The Dyikan Muras Seed-Savers Network in Kyrgyzstan

Kyrgyzstan’s climate is ideal for growing vegetables and seeds. Before the Soviet Union disintegrated, Kyrgyzstan was one of its main sources of food production. When the Soviet Union’s political economy crashed 30 years ago, the massive cooperative farms that supplied its commodity crops for export were split into 400,000 small farms by the Kyrgyzstan government. So, today in Krygystan, the Agency for Development Initiatives (ADI) is reviving small farm food production, providing an opportunity for rural Kyrgyz women to grow heirloom vegetables, revive traditional agricultural knowledge, and earn income.

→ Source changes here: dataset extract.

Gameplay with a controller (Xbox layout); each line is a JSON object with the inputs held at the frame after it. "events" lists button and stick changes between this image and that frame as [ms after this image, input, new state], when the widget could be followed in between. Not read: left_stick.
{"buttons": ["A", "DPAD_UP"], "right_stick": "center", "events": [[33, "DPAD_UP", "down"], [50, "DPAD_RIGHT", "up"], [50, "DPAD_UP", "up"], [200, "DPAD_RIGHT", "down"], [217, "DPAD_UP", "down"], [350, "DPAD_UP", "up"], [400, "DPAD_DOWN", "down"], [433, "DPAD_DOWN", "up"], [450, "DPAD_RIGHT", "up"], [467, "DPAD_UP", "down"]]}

ADI’s work is based on the cultural values of Kyrgyzstan people, invoking the spirit of living harmoniously with nature. And the revival of local seeds in Kyrgyzstan is more than a technical matter; it’s biocultural. Seeds have always been a focus of cultural and spiritual identity for Kyrgyz people. They are symbols of life, connection with the universe, and prosperity. Seeds are ozok, the core, the foundation for healthy food, especially cereal grains, which are often consumed with dairy products, a well-balanced diet for living at high altitudes. Local seeds are the basis of traditional medicine, folk kitchens for healthy food, and the secrets of healing with herbs. Seeds and their crops are cultural touchstones for Kyrgyz people.

In that spirit, ADI manages the Dyikan Muras (Farmers’ Heritage) Seed-Savers Network, created by Kyrgyz women vegetable farmers five years ago. To the women of Dyikan Muras, heritage seeds are sacred beings and symbols of their relation to nature. Their work with seed growers in three regions of Kyrgyzstan – Talas, Batken, and Chui – is a cultural matter and a biological one. Taken together, the biocultural basis for their work is to grow the highest quality heritage vegetables and seeds in strict accordance with current rigorous standards in the Kyrgyz Republic and consistent with their cosmological beliefs.

Dyikan Muras Seed-Savers Network honors seeds as sacred keys to all life. The women care for seeds as symbols of Indigenous Kyrgyz culture which values peace throughout society. For the women of Dyikan Muras, local seeds carry values, energy, and spiritual identity. If the seeds are lost, so is some part of people’s harmony with the world. By saving and growing seeds, Dyikan Muras women reproduce their natural environment and what it provides for daily life, and thus they reproduce themselves in a deep sense. Because seeds for the Kyrgyz people are a way to transfer sacred energy to human beings, plants have sacred status. To this point, Dyikan Muras women believe that respecting, protecting, and increasing biocultural seed diversity can awaken people’s aspirations for harmonious life and basic happiness.

Putting their beliefs into practice, the Dyikan Muras (Farmers’ Heritage) Seed-Savers Network, will reach scores of rural women over the next few years, managing productive and profitable small-scale vegetable farming operations (one-half acre on average). They are building greenhouses and establishing plots for reproducing seeds and for practical research on seed selection. The network of experienced and new seed growers visit one another to share what they know and have learned. Via the network, ADI promotes holistic revitalization of heritage seeds; increases awareness among all Kyrgyz people about the relationship between spirit, health, the environment, and well-being; and nurtures self-determination by local communities in their actions to revive heritage seeds and Kyrgyzstan’s rural economy.